Organic food labels usually have a certification stamp from an official regulatory body – in the US, for example, the label ‘USDA Organic’ tells you that a food has been thoroughly checked and found to be organic. The European Union organic label, a leaf outlined in stars, shows the same message for products produced in the EU. Natural products often have the words ‘all-natural’ or ‘100% natural’ on their packaging, but these terms are not standardized in the same way that ‘organic’ is, and it is possible that a food might not be as natural as the label claims.
Organic farming practices are often very environmentally friendly. Farmers care deeply about sustainable agriculture, natural pest control methods rather than pesticides, and promoting soil health and biodiversity in their farms. While many natural food products are farmed in similar ways, some producers may not make the environment as much of a priority.

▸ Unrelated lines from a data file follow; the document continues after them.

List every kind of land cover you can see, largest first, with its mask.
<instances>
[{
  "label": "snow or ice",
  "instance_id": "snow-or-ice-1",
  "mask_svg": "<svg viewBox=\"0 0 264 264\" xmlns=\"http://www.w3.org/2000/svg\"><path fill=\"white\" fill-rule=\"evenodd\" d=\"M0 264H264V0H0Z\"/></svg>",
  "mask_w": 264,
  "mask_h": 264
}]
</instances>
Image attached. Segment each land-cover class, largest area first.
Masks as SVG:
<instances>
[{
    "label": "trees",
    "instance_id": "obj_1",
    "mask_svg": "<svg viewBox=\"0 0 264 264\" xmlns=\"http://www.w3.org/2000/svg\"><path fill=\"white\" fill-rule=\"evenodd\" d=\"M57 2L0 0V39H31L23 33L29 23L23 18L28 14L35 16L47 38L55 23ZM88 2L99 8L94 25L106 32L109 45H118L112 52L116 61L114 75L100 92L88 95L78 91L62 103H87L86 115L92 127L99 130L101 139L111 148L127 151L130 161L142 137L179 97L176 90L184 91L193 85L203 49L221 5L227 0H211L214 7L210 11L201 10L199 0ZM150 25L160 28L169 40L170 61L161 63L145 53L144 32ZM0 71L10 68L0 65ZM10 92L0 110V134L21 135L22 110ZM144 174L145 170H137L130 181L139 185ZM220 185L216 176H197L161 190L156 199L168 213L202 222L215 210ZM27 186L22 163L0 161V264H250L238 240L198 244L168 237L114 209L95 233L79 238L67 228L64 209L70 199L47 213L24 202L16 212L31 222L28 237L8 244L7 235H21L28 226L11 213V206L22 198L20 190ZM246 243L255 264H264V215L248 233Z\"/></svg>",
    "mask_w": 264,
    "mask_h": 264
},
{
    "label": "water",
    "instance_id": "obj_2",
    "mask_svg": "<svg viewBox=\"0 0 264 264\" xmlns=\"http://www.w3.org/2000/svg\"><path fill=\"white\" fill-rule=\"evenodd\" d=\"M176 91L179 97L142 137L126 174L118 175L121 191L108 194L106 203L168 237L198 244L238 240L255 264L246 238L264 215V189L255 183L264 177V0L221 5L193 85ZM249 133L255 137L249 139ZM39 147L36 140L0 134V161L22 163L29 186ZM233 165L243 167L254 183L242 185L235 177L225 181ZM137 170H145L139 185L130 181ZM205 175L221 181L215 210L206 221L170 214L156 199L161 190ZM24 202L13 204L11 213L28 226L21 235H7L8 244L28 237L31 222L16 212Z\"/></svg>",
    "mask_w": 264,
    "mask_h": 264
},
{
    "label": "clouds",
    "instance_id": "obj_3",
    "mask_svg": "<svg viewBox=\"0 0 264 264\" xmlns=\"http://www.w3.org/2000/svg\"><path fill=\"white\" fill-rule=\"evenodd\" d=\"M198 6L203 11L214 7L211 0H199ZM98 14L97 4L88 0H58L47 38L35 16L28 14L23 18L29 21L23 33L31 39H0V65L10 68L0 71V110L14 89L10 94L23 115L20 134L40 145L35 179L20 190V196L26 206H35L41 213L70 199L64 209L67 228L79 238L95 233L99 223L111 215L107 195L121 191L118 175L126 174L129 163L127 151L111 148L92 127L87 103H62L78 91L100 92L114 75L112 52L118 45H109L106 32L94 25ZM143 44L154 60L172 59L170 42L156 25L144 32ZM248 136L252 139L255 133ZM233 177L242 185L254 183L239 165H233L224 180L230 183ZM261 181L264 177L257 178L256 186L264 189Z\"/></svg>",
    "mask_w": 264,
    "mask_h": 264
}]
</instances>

The production of organic food can be very labour-intensive. Organic farmers also often have lower yields than other farmers, because they don’t use GMOs or other growth-enhancing chemicals, preferring to use their knowledge and their green thumbs. As a result, organic food is often more expensive than conventionally produced food.
Consumers often perceive organic foods as the healthier and more eco-conscious choice. They are often right in thinking this – organic foods undergo less processing than other foods, which means that it retains its nutrient content. Natural foods are also seen as healthier than processed foods, but the lack of regulation of the term ‘natural’ means that consumers’ experiences with natural food can vary.
Organic farming strictly forbids the use of synthetic pesticides and herbicides. Farmers instead opt for natural pest and weed control alternatives, such as spraying neem oil or introducing insects that eat crop pests. There are no such regulations surrounding natural food, and while some farmers might choose natural methods of pest control, others may opt for synthetic pesticides.
Organic farming practices forbid using GMOs in food production. This means that animals and plants cannot be given artificial growth hormones or have their genes edited to encourage growth. By contrast, the use of GMOs in natural foods is not regulated, so some producers may choose to include GMOs in their food. There are specific non-GMO certifications that you can look for on labels to avoid these.
Organic animal farming is unique in its focus on animal welfare. Standards of animal welfare state that animals must have access to the outdoors (free range) and must not have growth hormones or routine antibiotics in their feed. As such, conditions in organic livestock farms are very humane. Many conventional animal farmers still keep their animals free-range but may not adhere to the same welfare standards as organic animal farmers.
Organic foods are generally considered natural because of their focus on sustainable and environmentally friendly food production. The reverse is not always true though; while many natural foods can be organic, others might not be.
Both organic and natural foods can be used as part of a healthy diet. That said, organic foods are free from synthetic chemicals and GMOs, which makes them that little bit healthier than natural food.
The word ‘natural’ is not a regulated term in the same way that ‘organic’ is, which means that it is used a lot more liberally. This can give the impression that producers will just label their food as natural without proving their claim, but in many cases, the label is correctly applied.
Organic and natural food might not seem too different from one another at a glance, but there are subtle differences. These are mostly to do with careful regulation of production methods and farming practices – organic farming keeps more nutrients in food by using fewer processing methods than natural food, which means that organic food can have more health benefits. Knowing the difference between organic and natural food, and how to choose the right food for you, is vitally important in your wellness journey.